Module Design (Surface)​

  • Config Router: register/change sources and collection units; validate and distribute parameters.
  • Task Router: create/query/cancel/retry tasks; expose status and history.
  • Trigger Router: immediate/cron/event triggers; multi‑tenant/project isolation.
  • Scheduler: map triggers to executable tasks; control priority and concurrency.
  • Settings: environment/auth/concurrency/retry/rate limit.
  • Main/Surface: register routes, load config and start service.

Data Flow & Interaction​

  • Input: source connection info, collection units, scheduling policies and trigger commands.
  • Process: extract → normalize → transform → deliver, with state/metrics recorded along the way.
  • Output: targets (storage/queue/API), task/event records and monitoring data.
  • Feedback: query status/metrics; callbacks and alerts.
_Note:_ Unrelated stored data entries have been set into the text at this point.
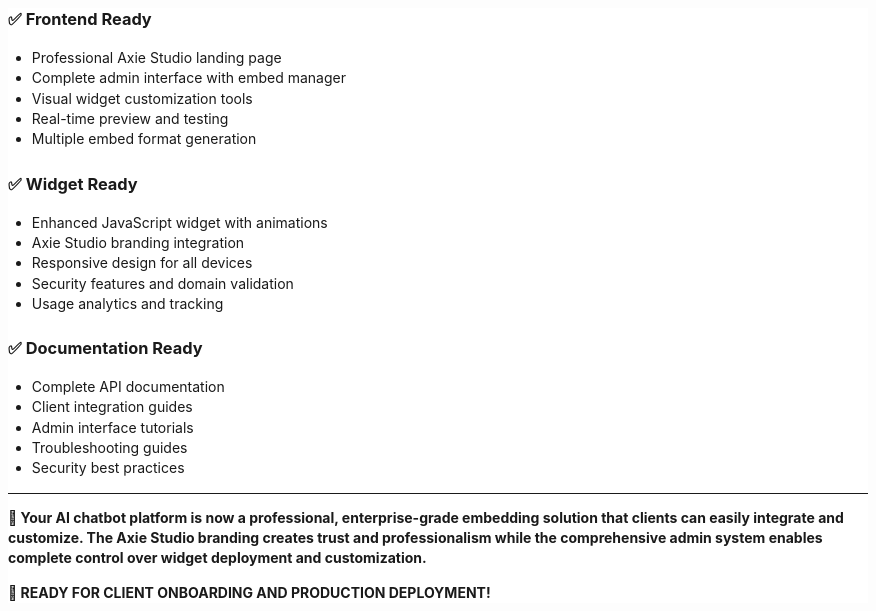 ### ✅ **Frontend Ready**
- Professional Axie Studio landing page
- Complete admin interface with embed manager
- Visual widget customization tools
- Real-time preview and testing
- Multiple embed format generation

### ✅ **Widget Ready**
- Enhanced JavaScript widget with animations
- Axie Studio branding integration
- Responsive design for all devices
- Security features and domain validation
- Usage analytics and tracking

### ✅ **Documentation Ready**
- Complete API documentation
- Client integration guides
- Admin interface tutorials
- Troubleshooting guides
- Security best practices

---

**🏢 Your AI chatbot platform is now a professional, enterprise-grade embedding solution that clients can easily integrate and customize. The Axie Studio branding creates trust and professionalism while the comprehensive admin system enables complete control over widget deployment and customization.**

**🚀 READY FOR CLIENT ONBOARDING AND PRODUCTION DEPLOYMENT!**
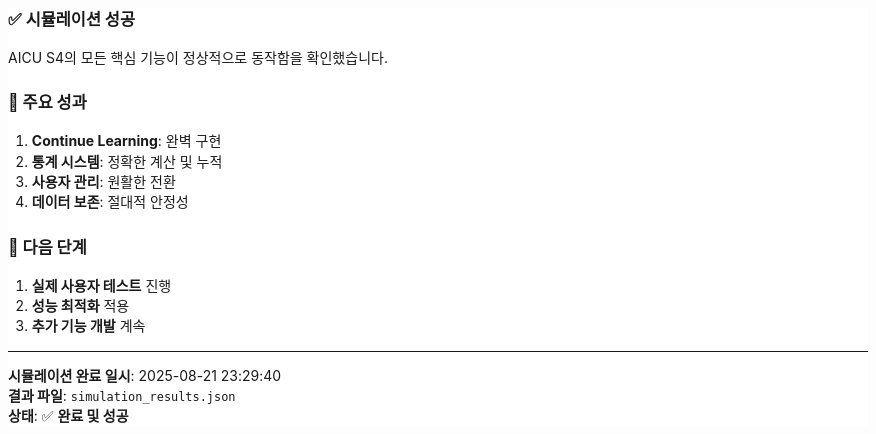 ### **✅ 시뮬레이션 성공**
AICU S4의 모든 핵심 기능이 정상적으로 동작함을 확인했습니다.

### **🎯 주요 성과**
1. **Continue Learning**: 완벽 구현
2. **통계 시스템**: 정확한 계산 및 누적
3. **사용자 관리**: 원활한 전환
4. **데이터 보존**: 절대적 안정성

### **🚀 다음 단계**
1. **실제 사용자 테스트** 진행
2. **성능 최적화** 적용
3. **추가 기능 개발** 계속

---

**시뮬레이션 완료 일시**: 2025-08-21 23:29:40  
**결과 파일**: `simulation_results.json`  
**상태**: ✅ **완료 및 성공**

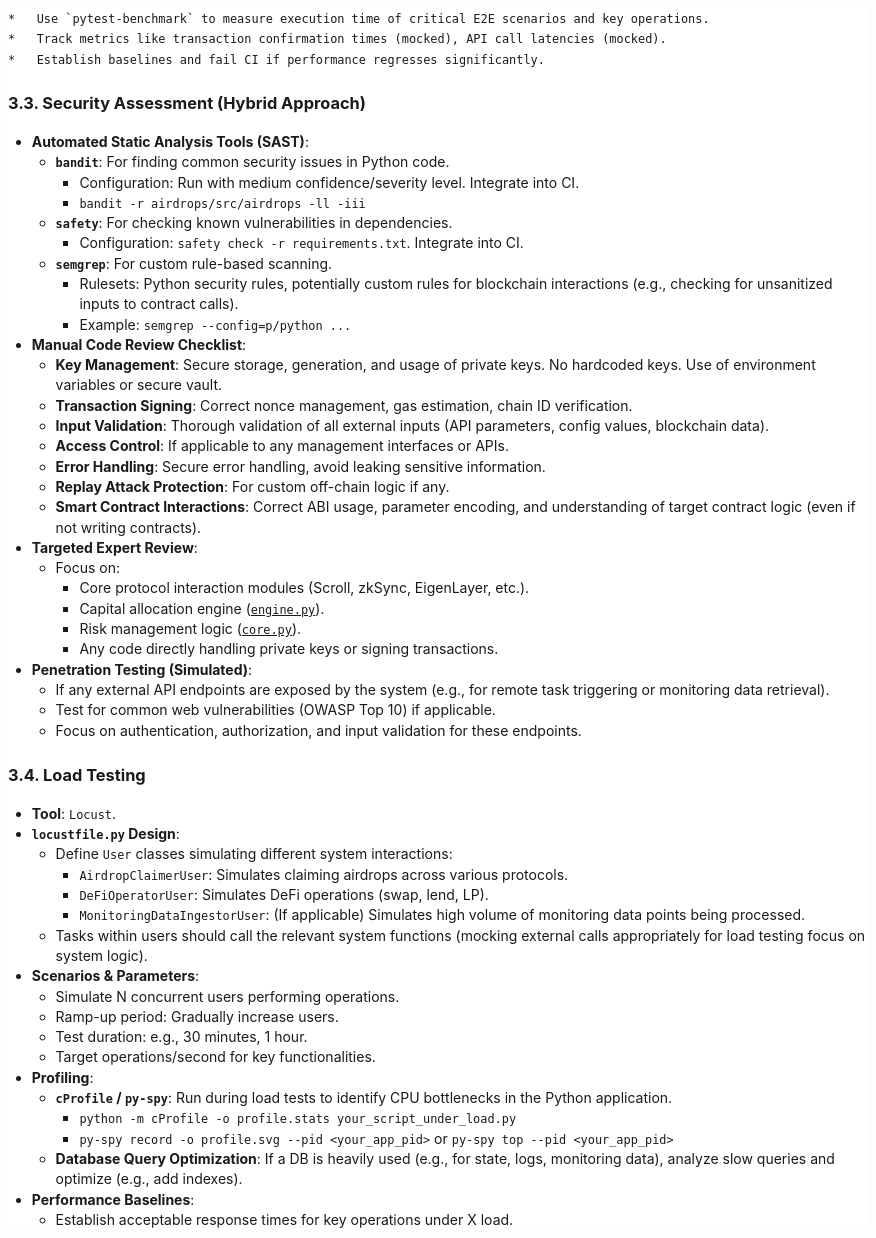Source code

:     *   Use `pytest-benchmark` to measure execution time of critical E2E scenarios and key operations.
    *   Track metrics like transaction confirmation times (mocked), API call latencies (mocked).
    *   Establish baselines and fail CI if performance regresses significantly.

### 3.3. Security Assessment (Hybrid Approach)
*   **Automated Static Analysis Tools (SAST)**:
    *   **`bandit`**: For finding common security issues in Python code.
        *   Configuration: Run with medium confidence/severity level. Integrate into CI.
        *   `bandit -r airdrops/src/airdrops -ll -iii`
    *   **`safety`**: For checking known vulnerabilities in dependencies.
        *   Configuration: `safety check -r requirements.txt`. Integrate into CI.
    *   **`semgrep`**: For custom rule-based scanning.
        *   Rulesets: Python security rules, potentially custom rules for blockchain interactions (e.g., checking for unsanitized inputs to contract calls).
        *   Example: `semgrep --config=p/python ...`
*   **Manual Code Review Checklist**:
    *   **Key Management**: Secure storage, generation, and usage of private keys. No hardcoded keys. Use of environment variables or secure vault.
    *   **Transaction Signing**: Correct nonce management, gas estimation, chain ID verification.
    *   **Input Validation**: Thorough validation of all external inputs (API parameters, config values, blockchain data).
    *   **Access Control**: If applicable to any management interfaces or APIs.
    *   **Error Handling**: Secure error handling, avoid leaking sensitive information.
    *   **Replay Attack Protection**: For custom off-chain logic if any.
    *   **Smart Contract Interactions**: Correct ABI usage, parameter encoding, and understanding of target contract logic (even if not writing contracts).
*   **Targeted Expert Review**:
    *   Focus on:
        *   Core protocol interaction modules (Scroll, zkSync, EigenLayer, etc.).
        *   Capital allocation engine ([`engine.py`](airdrops/src/airdrops/capital_allocation/engine.py:0)).
        *   Risk management logic ([`core.py`](src/airdrops/risk_management/core.py:0)).
        *   Any code directly handling private keys or signing transactions.
*   **Penetration Testing (Simulated)**:
    *   If any external API endpoints are exposed by the system (e.g., for remote task triggering or monitoring data retrieval).
    *   Test for common web vulnerabilities (OWASP Top 10) if applicable.
    *   Focus on authentication, authorization, and input validation for these endpoints.

### 3.4. Load Testing
*   **Tool**: `Locust`.
*   **`locustfile.py` Design**:
    *   Define `User` classes simulating different system interactions:
        *   `AirdropClaimerUser`: Simulates claiming airdrops across various protocols.
        *   `DeFiOperatorUser`: Simulates DeFi operations (swap, lend, LP).
        *   `MonitoringDataIngestorUser`: (If applicable) Simulates high volume of monitoring data points being processed.
    *   Tasks within users should call the relevant system functions (mocking external calls appropriately for load testing focus on system logic).
*   **Scenarios & Parameters**:
    *   Simulate N concurrent users performing operations.
    *   Ramp-up period: Gradually increase users.
    *   Test duration: e.g., 30 minutes, 1 hour.
    *   Target operations/second for key functionalities.
*   **Profiling**:
    *   **`cProfile` / `py-spy`**: Run during load tests to identify CPU bottlenecks in the Python application.
        *   `python -m cProfile -o profile.stats your_script_under_load.py`
        *   `py-spy record -o profile.svg --pid <your_app_pid>` or `py-spy top --pid <your_app_pid>`
    *   **Database Query Optimization**: If a DB is heavily used (e.g., for state, logs, monitoring data), analyze slow queries and optimize (e.g., add indexes).
*   **Performance Baselines**:
    *   Establish acceptable response times for key operations under X load.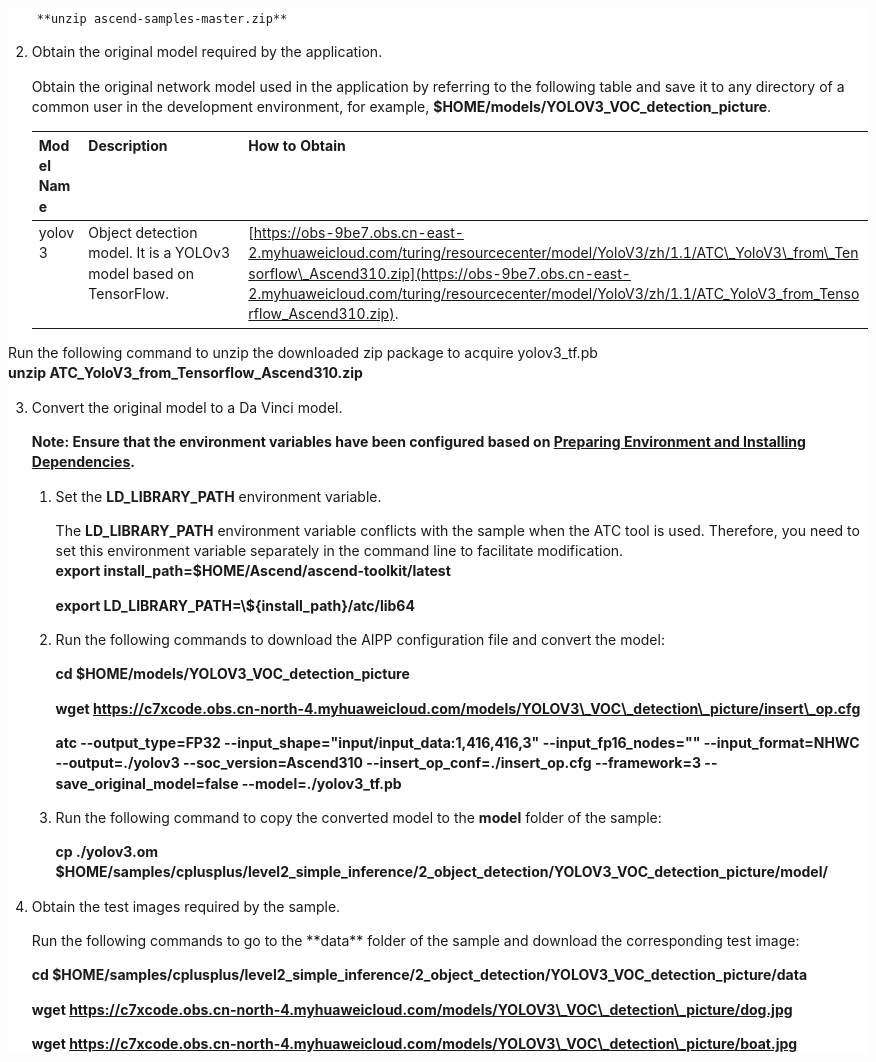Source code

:         **unzip ascend-samples-master.zip**

2. Obtain the original model required by the application.
   
   Obtain the original network model used in the application by referring to the following table and save it to any directory of a common user in the development environment, for example, **$HOME/models/YOLOV3\_VOC\_detection\_picture**.
   
   | **Model Name**| **Description**| **How to Obtain**|
   |----------|----------|----------|
   | yolov3| Object detection model. It is a YOLOv3 model based on TensorFlow.| [https://obs-9be7.obs.cn-east-2.myhuaweicloud.com/turing/resourcecenter/model/YoloV3/zh/1.1/ATC\_YoloV3\_from\_Tensorflow\_Ascend310.zip](https://obs-9be7.obs.cn-east-2.myhuaweicloud.com/turing/resourcecenter/model/YoloV3/zh/1.1/ATC_YoloV3_from_Tensorflow_Ascend310.zip).|    
   
  Run the following command to unzip the downloaded zip package to acquire yolov3_tf.pb   
     **unzip ATC_YoloV3_from_Tensorflow_Ascend310.zip** 



3. Convert the original model to a Da Vinci model.
   
   **Note: Ensure that the environment variables have been configured based on [Preparing Environment and Installing Dependencies](../../../environment).**
   
   1. Set the **LD\_LIBRARY\_PATH** environment variable.
      
      The **LD\_LIBRARY\_PATH** environment variable conflicts with the sample when the ATC tool is used. Therefore, you need to set this environment variable separately in the command line to facilitate modification.     
      **export install\_path=$HOME/Ascend/ascend-toolkit/latest**     
      
      **export LD\_LIBRARY\_PATH=\\${install\_path}/atc/lib64**
   
   2. Run the following commands to download the AIPP configuration file and convert the model:
      
      **cd $HOME/models/YOLOV3\_VOC\_detection\_picture**
      
      **wget https://c7xcode.obs.cn-north-4.myhuaweicloud.com/models/YOLOV3\_VOC\_detection\_picture/insert\_op.cfg**
      
      **atc --output\_type=FP32 --input\_shape="input/input\_data:1,416,416,3" --input\_fp16\_nodes="" --input\_format=NHWC --output=./yolov3 --soc\_version=Ascend310 --insert\_op\_conf=./insert\_op.cfg --framework=3 --save\_original\_model=false --model=./yolov3\_tf.pb**
   
   3. Run the following command to copy the converted model to the **model** folder of the sample:
      
      **cp ./yolov3.om $HOME/samples/cplusplus/level2\_simple\_inference/2\_object\_detection/YOLOV3\_VOC\_detection\_picture/model/**

4. Obtain the test images required by the sample.
   
   Run the following commands to go to the \*\*data\*\* folder of the sample and download the corresponding test image:
   
   **cd $HOME/samples/cplusplus/level2\_simple\_inference/2\_object\_detection/YOLOV3\_VOC\_detection\_picture/data**
   
   **wget https://c7xcode.obs.cn-north-4.myhuaweicloud.com/models/YOLOV3\_VOC\_detection\_picture/dog.jpg**
   
   **wget https://c7xcode.obs.cn-north-4.myhuaweicloud.com/models/YOLOV3\_VOC\_detection\_picture/boat.jpg**
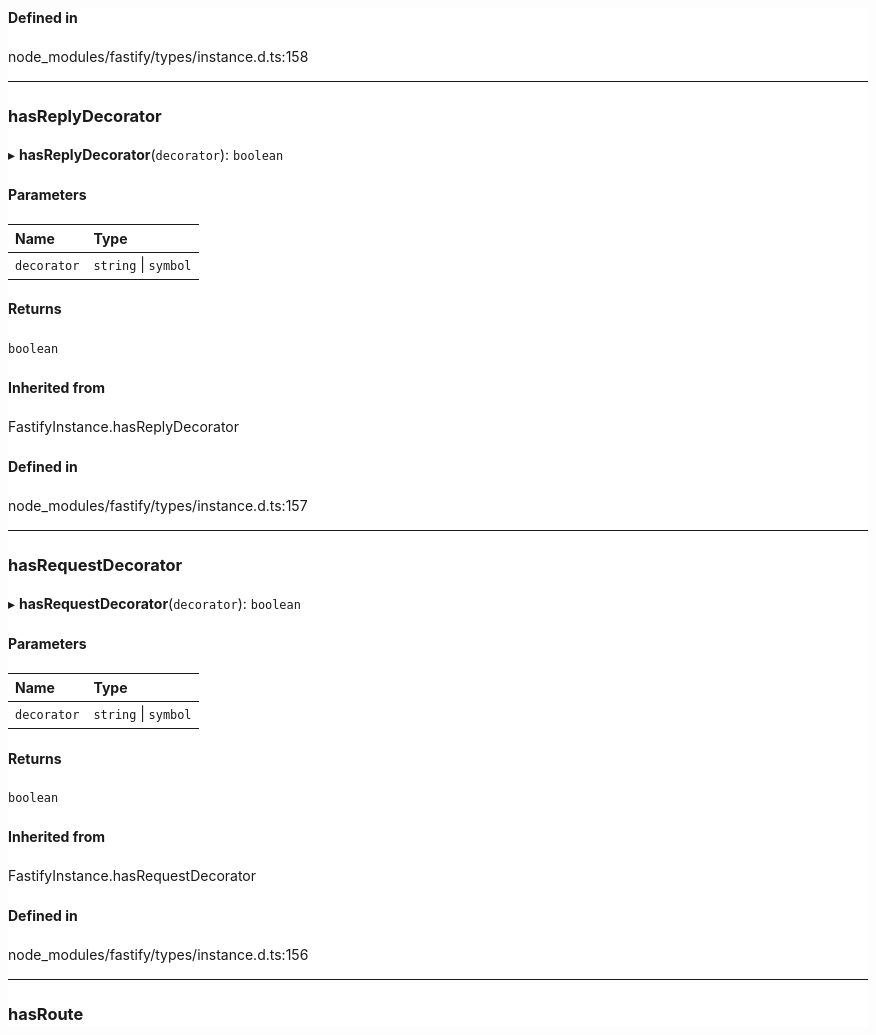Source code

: #### Defined in

node_modules/fastify/types/instance.d.ts:158

___

### hasReplyDecorator

▸ **hasReplyDecorator**(`decorator`): `boolean`

#### Parameters

| Name | Type |
| :------ | :------ |
| `decorator` | `string` \| `symbol` |

#### Returns

`boolean`

#### Inherited from

FastifyInstance.hasReplyDecorator

#### Defined in

node_modules/fastify/types/instance.d.ts:157

___

### hasRequestDecorator

▸ **hasRequestDecorator**(`decorator`): `boolean`

#### Parameters

| Name | Type |
| :------ | :------ |
| `decorator` | `string` \| `symbol` |

#### Returns

`boolean`

#### Inherited from

FastifyInstance.hasRequestDecorator

#### Defined in

node_modules/fastify/types/instance.d.ts:156

___

### hasRoute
Reliability & Consistency​

  • Idempotency: unique event keys and idempotent delivery avoid duplicates.
  • Delivery semantics: at‑least‑once by default; with idempotency approximates exactly‑once.
  • Retry & compensation: failure retries; optional local rollback/compensation tasks.
  • Timeout & reclamation: detect stuck tasks and reclaim resources.

Extensibility​

  • New sources: implement new connectors under a unified interface; register via Surface.
  • New CDC strategies: extend change capture (logs/subscriptions/triggers).
  • Transform strategies: add mappers/validators/aggregators to match target schema.
  • Delivery targets: extend backends (DB/object storage/queue/HTTP) as pluggable options.
  • Scheduling policies: priority queues, rate limit, cross‑task dependency and multi‑tenant isolation.

Configuration & Deployment​

  • Central settings managed at Surface; support env injection and multi‑env isolation.
  • Deployment modes:
    • Monolith: lightweight integration.
    • Worker/Sidecar: horizontal scaling and elasticity.
    • Platform‑integrated: collaborate with Meta/Pipeline for end‑to‑end chains.
    • Serverless/Lambda: run tasks/functions on AWS Lambda/Azure Functions/GCP Cloud Functions; event/cron triggers; scale‑to‑zero; ephemeral execution with delivery to targets.

Security & Isolation​

  • AuthZ: token/OAuth at routes; tenant/project permissions.
  • Least privilege: connectors follow minimal permissions; secrets via env/keys.
  • Audit & trace: task/event operation logs for audit and troubleshooting.